While most banks endured a tough year, with many looking for a federal bailout, Madison-based AnchorBank was particularly hard hit.

The city's largest homegrown financial institution announced a net loss of $23.3 million for the quarter ending Sept. 30, with its share price for the year off nearly 90 percent.

Analysts warn the bank is still facing about $169 million in bad loans, up from $144 million in June. The bank has already written off $22.6 million in problem loans.

Once the darling of the local high-tech scene, Madison-based TomoTherapy cut 12 percent of its workforce, eliminating about 60 jobs.

The company, which makes a cancer-fighting radiation machine, has seen sales slow amid stiff global competition, a slowing economy and worries it overstated its market reach.

A shareholder group in California put pressure on the board after the stock price fell from $20 to $3, leading to the resignation of co-founder and President Paul Reckwerdt, effective Dec. 31. Chief Financial Officer Stephen C. Hathaway also has announced plans to retire when his contract expires on March 31.

Finally, the entity that invested money for the Overture Center could still have some financial exposure from the Bernard L. Madoff investment scheme when the case ends up in bankruptcy court.

The Madison Cultural Arts District trust fund at one point had $27 million invested in Fairfield Sentry Ltd., a $7.3 billion hedge fund that is being called the biggest loser in the unfolding Madoff case.

Overture was forced by lenders to liquidate its trust fund in September when the balance fell below established limits.

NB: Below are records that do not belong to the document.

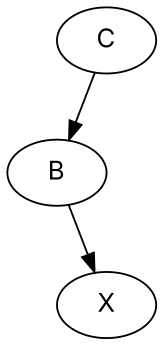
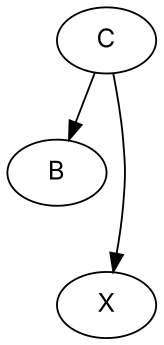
  digraph {
    fontname=Inter
    node [fontname=Inter]
    edge [fontname=Inter]
    C
    B
    X
    C -> B
-   B -> X
+   C -> X
  }
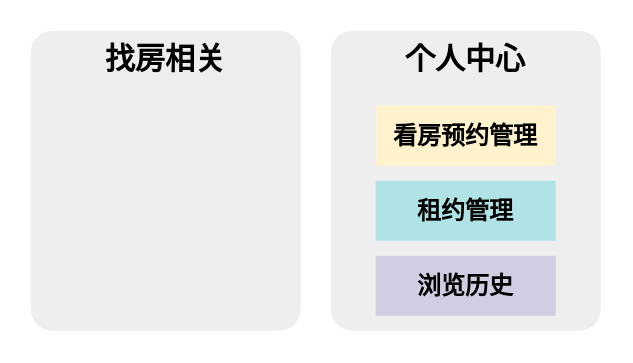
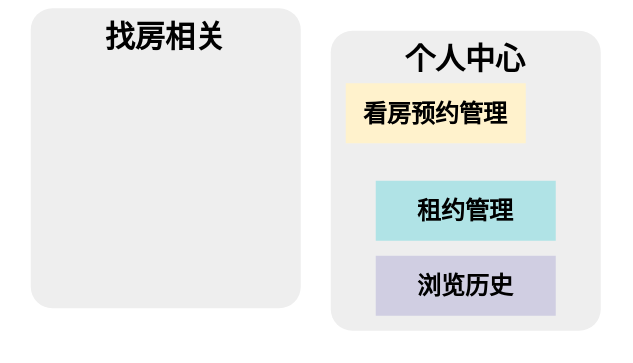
  <mxCell id="0" />
  <mxCell id="1" parent="0" />
  <mxCell id="2" value="个人中心" style="rounded=1;whiteSpace=wrap;html=1;fontSize=20;arcSize=8;verticalAlign=top;fontStyle=1;fillColor=#eeeeee;strokeColor=none;" parent="1" vertex="1"><mxGeometry x="220" y="20" width="180" height="200" as="geometry" /></mxCell>
- <mxCell id="3" value="找房相关" style="rounded=1;whiteSpace=wrap;html=1;fontSize=20;arcSize=8;verticalAlign=top;fontStyle=1;fillColor=#eeeeee;strokeColor=none;" parent="1" vertex="1"><mxGeometry x="20" y="20" width="180" height="200" as="geometry" /></mxCell>
+ <mxCell id="3" value="找房相关" style="rounded=1;whiteSpace=wrap;html=1;fontSize=20;arcSize=8;verticalAlign=top;fontStyle=1;fillColor=#eeeeee;strokeColor=none;" parent="1" vertex="1"><mxGeometry x="20" y="5" width="180" height="200" as="geometry" /></mxCell>
  <mxCell id="4" value="&lt;strong style=&quot;box-sizing: border-box; font-family: &amp;quot;Open Sans&amp;quot;, &amp;quot;Clear Sans&amp;quot;, &amp;quot;Helvetica Neue&amp;quot;, Helvetica, Arial, &amp;quot;Segoe UI Emoji&amp;quot;, sans-serif; orphans: 4; text-align: left;&quot;&gt;租约管理&lt;/strong&gt;" style="rounded=0;whiteSpace=wrap;html=1;fontSize=16;fontStyle=1;fillColor=#b0e3e6;strokeColor=none;" parent="1" vertex="1"><mxGeometry x="250" y="120" width="120" height="40" as="geometry" /></mxCell>
  <mxCell id="5" value="浏览历史" style="rounded=0;whiteSpace=wrap;html=1;fontSize=16;fontStyle=1;fillColor=#d0cee2;strokeColor=none;" parent="1" vertex="1"><mxGeometry x="250" y="170" width="120" height="40" as="geometry" /></mxCell>
- <mxCell id="6" value="&lt;strong style=&quot;box-sizing: border-box; font-family: &amp;quot;Open Sans&amp;quot;, &amp;quot;Clear Sans&amp;quot;, &amp;quot;Helvetica Neue&amp;quot;, Helvetica, Arial, &amp;quot;Segoe UI Emoji&amp;quot;, sans-serif; orphans: 4; text-align: left;&quot;&gt;看房预约管理&lt;/strong&gt;" style="rounded=0;whiteSpace=wrap;html=1;fontSize=16;fontStyle=1;fillColor=#fff2cc;strokeColor=none;" vertex="1" parent="1"><mxGeometry x="250" y="70" width="120" height="40" as="geometry" /></mxCell>
+ <mxCell id="6" value="&lt;strong style=&quot;box-sizing: border-box; font-family: &amp;quot;Open Sans&amp;quot;, &amp;quot;Clear Sans&amp;quot;, &amp;quot;Helvetica Neue&amp;quot;, Helvetica, Arial, &amp;quot;Segoe UI Emoji&amp;quot;, sans-serif; orphans: 4; text-align: left;&quot;&gt;看房预约管理&lt;/strong&gt;" style="rounded=0;whiteSpace=wrap;html=1;fontSize=16;fontStyle=1;fillColor=#fff2cc;strokeColor=none;" vertex="1" parent="1"><mxGeometry x="230" y="55" width="120" height="40" as="geometry" /></mxCell>
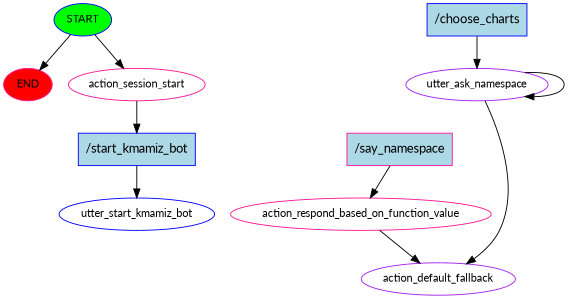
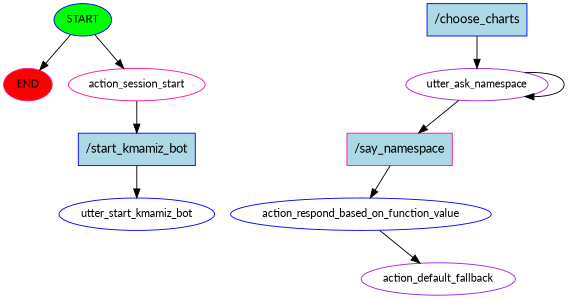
  digraph {
    fontname=Lato
    node [color=blue fontname=Lato fontsize=12]
    edge [fontname=Lato]
    n1 [fillcolor=green label=START style=filled]
    n2 [color=deeppink fillcolor=red label=END style=filled]
    n3 [color=deeppink label=action_session_start]
    n4 [fillcolor=lightblue label="/start_kmamiz_bot" shape=rect style=filled fontsize=""]
    n5 [label=utter_start_kmamiz_bot]
    n6 [fillcolor=lightblue label="/choose_charts" shape=rect style=filled fontsize=""]
    n7 [color=purple label=utter_ask_namespace]
    n8 [color=deeppink fillcolor=lightblue label="/say_namespace" shape=rect style=filled fontsize=""]
-   n9 [color=deeppink label=action_respond_based_on_function_value]
+   n9 [label=action_respond_based_on_function_value]
    n10 [color=purple label=action_default_fallback]
    n1 -> n2
    n1 -> n3
    n3 -> n4
    n4 -> n5
    n6 -> n7
    n7 -> n7
-   n7 -> n10
+   n7 -> n8
    n8 -> n9
    n9 -> n10
  }
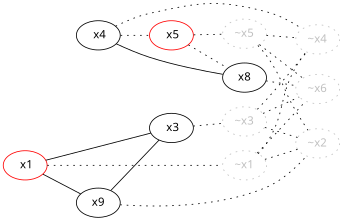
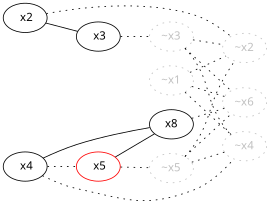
  strict graph {
    fontname="Noto Sans"
    rankdir=LR
    node [color=gray fontname="Noto Sans"]
    edge [fontname="Noto Sans" style=dotted]
-   " x1" [color=red]
-   " x2" [color=black label=x9]
+   " x2" [color=black]
    "~x1" [fontcolor=gray style=dotted]
    " x3" [color=black]
    "~x2" [fontcolor=gray style=dotted]
    "~x4" [fontcolor=gray style=dotted]
    "~x6" [fontcolor=gray style=dotted]
    "~x3" [fontcolor=gray style=dotted]
    " x4" [color=black]
    " x5" [color=red]
    n11 [color=black label=x8]
    "~x5" [fontcolor=gray style=dotted]
-   " x1" -- " x2" [style=""]
-   " x1" -- "~x1"
    " x2" -- " x3" [style=""]
    " x2" -- "~x2"
    "~x1" -- "~x2"
    "~x1" -- "~x4"
    "~x1" -- "~x6"
-   " x3" -- " x1" [style=""]
    " x3" -- "~x3"
    "~x3" -- "~x2"
    "~x3" -- "~x4"
    "~x3" -- "~x6"
    " x4" -- "~x4"
    " x4" -- " x5"
-   " x5" -- n11
+   " x5" -- n11 [style=""]
    " x5" -- "~x5"
    n11 -- "~x6"
    n11 -- " x4" [style=""]
    "~x5" -- "~x2"
    "~x5" -- "~x4"
    "~x5" -- "~x6"
  }
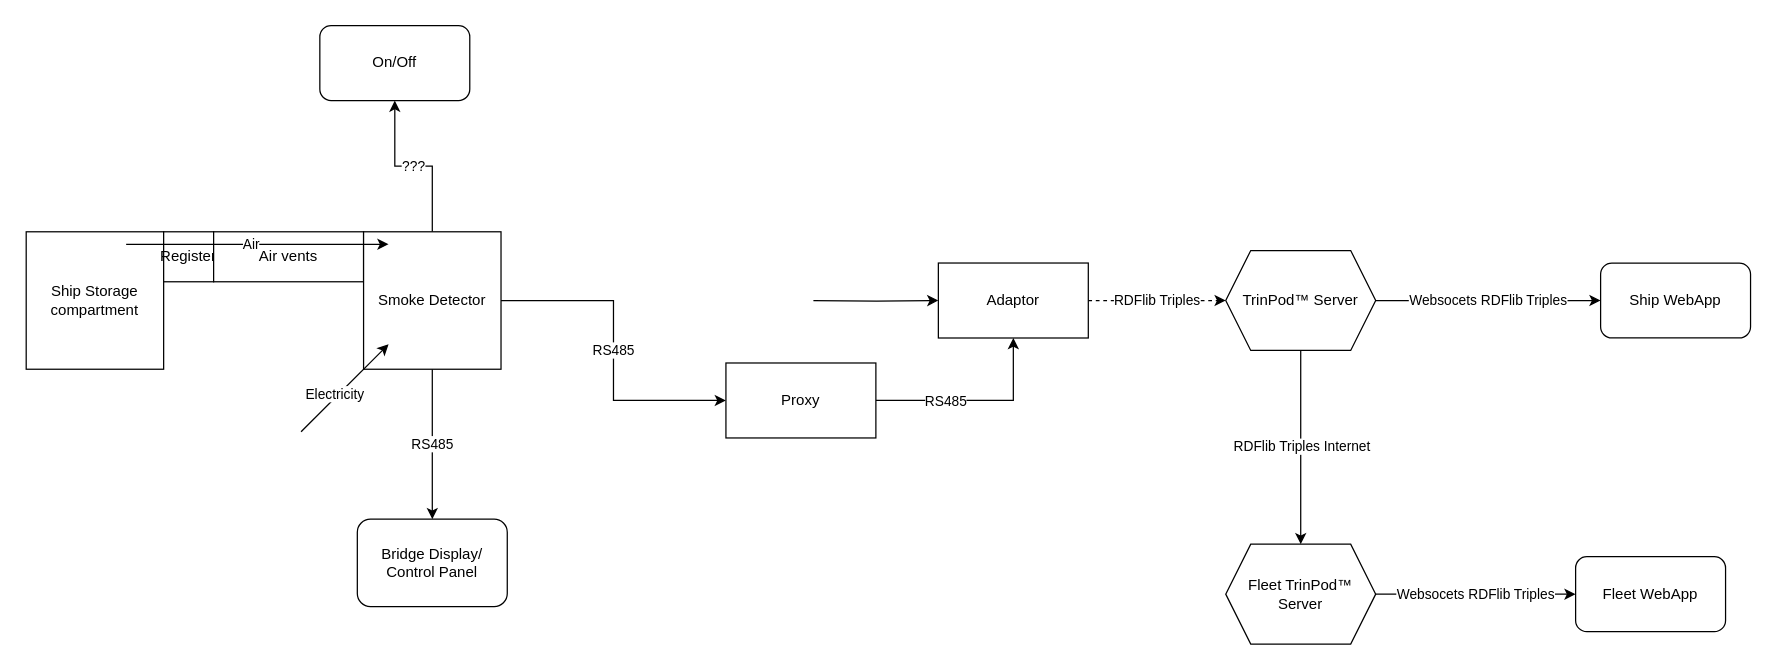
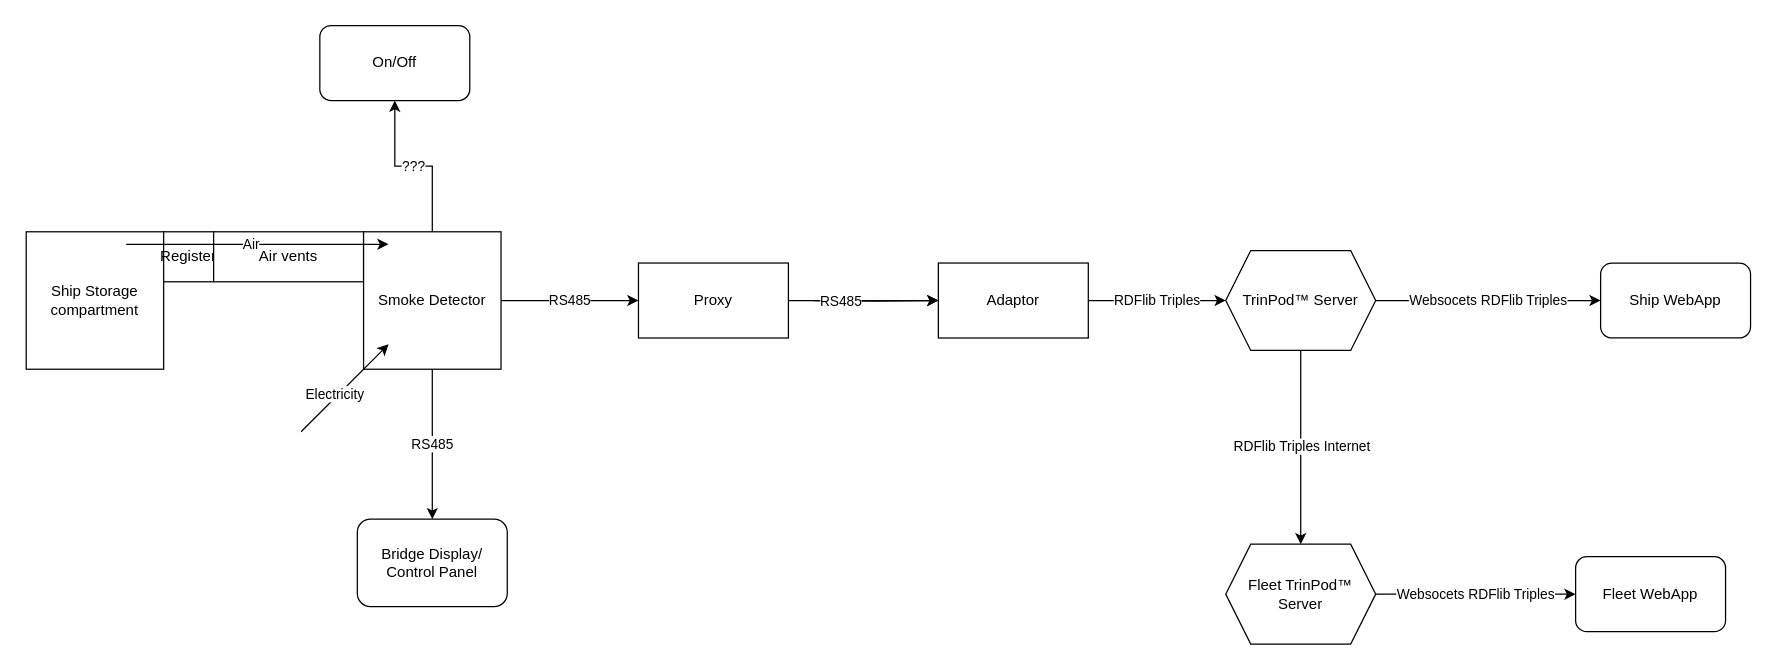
  <mxCell id="0" />
  <mxCell id="1" parent="0" />
  <mxCell id="2" value="Ship Storage compartment" style="whiteSpace=wrap;html=1;aspect=fixed;" vertex="1" parent="1"><mxGeometry x="20" y="185" width="110" height="110" as="geometry" /></mxCell>
  <mxCell id="3" value="Register" style="whiteSpace=wrap;html=1;aspect=fixed;" vertex="1" parent="1"><mxGeometry x="130" y="185" width="40" height="40" as="geometry" /></mxCell>
  <mxCell id="4" value="Air vents" style="rounded=0;whiteSpace=wrap;html=1;" vertex="1" parent="1"><mxGeometry x="170" y="185" width="120" height="40" as="geometry" /></mxCell>
  <mxCell id="5" value="RS485" style="edgeStyle=orthogonalEdgeStyle;rounded=0;orthogonalLoop=1;jettySize=auto;html=1;" edge="1" parent="1" source="8" target="14"><mxGeometry relative="1" as="geometry" /></mxCell>
  <mxCell id="6" value="RS485" style="edgeStyle=orthogonalEdgeStyle;rounded=0;orthogonalLoop=1;jettySize=auto;html=1;entryX=0.5;entryY=0;entryDx=0;entryDy=0;" edge="1" parent="1" source="8" target="26"><mxGeometry relative="1" as="geometry"><mxPoint x="345" y="400" as="targetPoint" /></mxGeometry></mxCell>
  <mxCell id="7" value="???" style="edgeStyle=orthogonalEdgeStyle;rounded=0;orthogonalLoop=1;jettySize=auto;html=1;" edge="1" parent="1" source="8" target="25"><mxGeometry relative="1" as="geometry" /></mxCell>
  <mxCell id="8" value="Smoke Detector" style="whiteSpace=wrap;html=1;aspect=fixed;" vertex="1" parent="1"><mxGeometry x="290" y="185" width="110" height="110" as="geometry" /></mxCell>
  <mxCell id="9" value="Electricity" style="endArrow=classic;html=1;rounded=0;" edge="1" parent="1"><mxGeometry x="-0.172" y="3" width="50" height="50" relative="1" as="geometry"><mxPoint x="240" y="345" as="sourcePoint" /><mxPoint x="310" y="275" as="targetPoint" /><mxPoint y="1" as="offset" /></mxGeometry></mxCell>
  <mxCell id="10" value="Air" style="endArrow=classic;html=1;rounded=0;" edge="1" parent="1"><mxGeometry x="-0.048" width="50" height="50" relative="1" as="geometry"><mxPoint x="100" y="195" as="sourcePoint" /><mxPoint x="310" y="195" as="targetPoint" /><mxPoint as="offset" /></mxGeometry></mxCell>
  <mxCell id="11" value="" style="edgeStyle=orthogonalEdgeStyle;rounded=0;orthogonalLoop=1;jettySize=auto;html=1;" edge="1" parent="1" target="16"><mxGeometry relative="1" as="geometry"><mxPoint x="650" y="240" as="sourcePoint" /></mxGeometry></mxCell>
  <mxCell id="12" value="" style="edgeStyle=orthogonalEdgeStyle;rounded=0;orthogonalLoop=1;jettySize=auto;html=1;" edge="1" parent="1" source="14" target="16"><mxGeometry relative="1" as="geometry" /></mxCell>
  <mxCell id="13" value="RS485" style="edgeLabel;html=1;align=center;verticalAlign=middle;resizable=0;points=[];" vertex="1" connectable="0" parent="12"><mxGeometry x="-0.317" relative="1" as="geometry"><mxPoint as="offset" /></mxGeometry></mxCell>
- <mxCell id="14" value="Proxy" style="whiteSpace=wrap;html=1;" vertex="1" parent="1"><mxGeometry x="580" y="290" width="120" height="60" as="geometry" /></mxCell>
- <mxCell id="15" value="RDFlib Triples" style="edgeStyle=orthogonalEdgeStyle;rounded=0;orthogonalLoop=1;jettySize=auto;html=1;dashed=1;" edge="1" parent="1" source="16" target="20"><mxGeometry relative="1" as="geometry" /></mxCell>
+ <mxCell id="14" value="Proxy" style="whiteSpace=wrap;html=1;" vertex="1" parent="1"><mxGeometry x="510" y="210" width="120" height="60" as="geometry" /></mxCell>
+ <mxCell id="15" value="RDFlib Triples" style="edgeStyle=orthogonalEdgeStyle;rounded=0;orthogonalLoop=1;jettySize=auto;html=1;" edge="1" parent="1" source="16" target="20"><mxGeometry relative="1" as="geometry" /></mxCell>
  <mxCell id="16" value="Adaptor" style="whiteSpace=wrap;html=1;" vertex="1" parent="1"><mxGeometry x="750" y="210" width="120" height="60" as="geometry" /></mxCell>
  <mxCell id="17" value="Websocets RDFlib Triples" style="edgeStyle=orthogonalEdgeStyle;rounded=0;orthogonalLoop=1;jettySize=auto;html=1;" edge="1" parent="1" source="20" target="21"><mxGeometry relative="1" as="geometry"><mxPoint as="offset" /></mxGeometry></mxCell>
  <mxCell id="18" value="" style="edgeStyle=orthogonalEdgeStyle;rounded=0;orthogonalLoop=1;jettySize=auto;html=1;" edge="1" parent="1" source="20" target="22"><mxGeometry relative="1" as="geometry" /></mxCell>
  <mxCell id="19" value="RDFlib Triples Internet" style="edgeLabel;html=1;align=center;verticalAlign=middle;resizable=0;points=[];" vertex="1" connectable="0" parent="18"><mxGeometry x="-0.025" relative="1" as="geometry"><mxPoint as="offset" /></mxGeometry></mxCell>
  <mxCell id="20" value="TrinPod™ Server" style="shape=hexagon;perimeter=hexagonPerimeter2;whiteSpace=wrap;html=1;fixedSize=1;" vertex="1" parent="1"><mxGeometry x="980" y="200" width="120" height="80" as="geometry" /></mxCell>
  <mxCell id="21" value="Ship WebApp" style="rounded=1;whiteSpace=wrap;html=1;" vertex="1" parent="1"><mxGeometry x="1280" y="210" width="120" height="60" as="geometry" /></mxCell>
  <mxCell id="22" value="Fleet TrinPod™ Server" style="shape=hexagon;perimeter=hexagonPerimeter2;whiteSpace=wrap;html=1;fixedSize=1;" vertex="1" parent="1"><mxGeometry x="980" y="435" width="120" height="80" as="geometry" /></mxCell>
  <mxCell id="23" value="Websocets RDFlib Triples" style="edgeStyle=orthogonalEdgeStyle;rounded=0;orthogonalLoop=1;jettySize=auto;html=1;exitX=1;exitY=0.5;exitDx=0;exitDy=0;" edge="1" target="24" parent="1" source="22"><mxGeometry relative="1" as="geometry"><mxPoint x="1100" y="465" as="sourcePoint" /><mxPoint as="offset" /></mxGeometry></mxCell>
  <mxCell id="24" value="Fleet WebApp" style="rounded=1;whiteSpace=wrap;html=1;" vertex="1" parent="1"><mxGeometry x="1260" y="445" width="120" height="60" as="geometry" /></mxCell>
  <mxCell id="25" value="On/Off" style="rounded=1;whiteSpace=wrap;html=1;" vertex="1" parent="1"><mxGeometry x="255" y="20" width="120" height="60" as="geometry" /></mxCell>
  <mxCell id="26" value="Bridge Display/ Control Panel" style="rounded=1;whiteSpace=wrap;html=1;" vertex="1" parent="1"><mxGeometry x="285" y="415" width="120" height="70" as="geometry" /></mxCell>
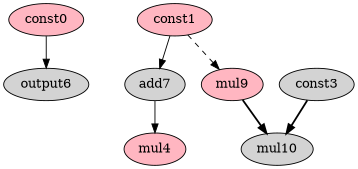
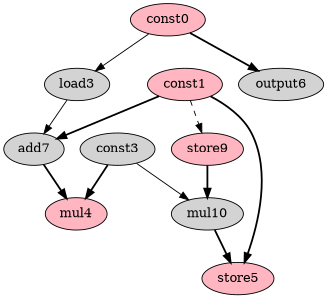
  digraph {
    node [fillcolor=lightgrey opcode=const style=filled]
    edge [operand=0 style=bold]
+   load3 [opcode=load]
    const0 [fillcolor=lightpink]
    output6 [opcode=output]
    add7 [opcode=add]
+   store5 [fillcolor=lightpink opcode=store]
    const1 [fillcolor=lightpink]
-   mul9 [fillcolor=lightpink opcode=mul]
+   mul9 [fillcolor=lightpink opcode=mul label=store9]
    mul4 [fillcolor=lightpink opcode=mul]
    mul10 [opcode=mul]
    n10 [label=const3]
-   const0 -> output6 [style=solid]
-   add7 -> mul4 [operand=1 style=solid]
-   const1 -> add7 [style=solid]
+   load3 -> add7 [operand=1 style=solid]
+   const0 -> load3 [style=solid]
+   const0 -> output6
+   add7 -> mul4 [operand=1]
+   const1 -> add7
+   const1 -> store5
    const1 -> mul9 [operand=1 style=dashed]
    mul9 -> mul10
-   n10 -> mul10 [operand=1]
+   mul10 -> store5 [operand=1]
+   n10 -> mul4
+   n10 -> mul10 [operand=1 style=solid]
  }
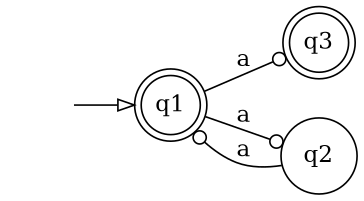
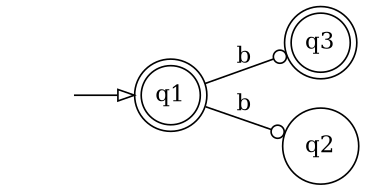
  digraph {
    rankdir=LR
    node [margin=0 shape=doublecircle]
    edge [arrowhead=odot]
    q1
    q3
    q2 [margin=0.1 shape=circle]
    " " [color=white margin=0.1 shape=circle width=0]
-   q1 -> q3 [label=a]
-   q1 -> q2 [label=a]
-   q2 -> q1 [label=a]
+   q1 -> q3 [label=b]
+   q1 -> q2 [label=b]
    " " -> q1 [arrowhead=onormal]
  }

At that point it cashed out the remaining $87 million in the portfolio, including its Fairfield holdings.

But depending on how the case plays out, the arts district still might be forced to return some or all of the money it had invested with Madoff via the Fairfield fund.

City officials, who claim they are not on the hook for the privately owned but publicly operated facility, are hoping for the best.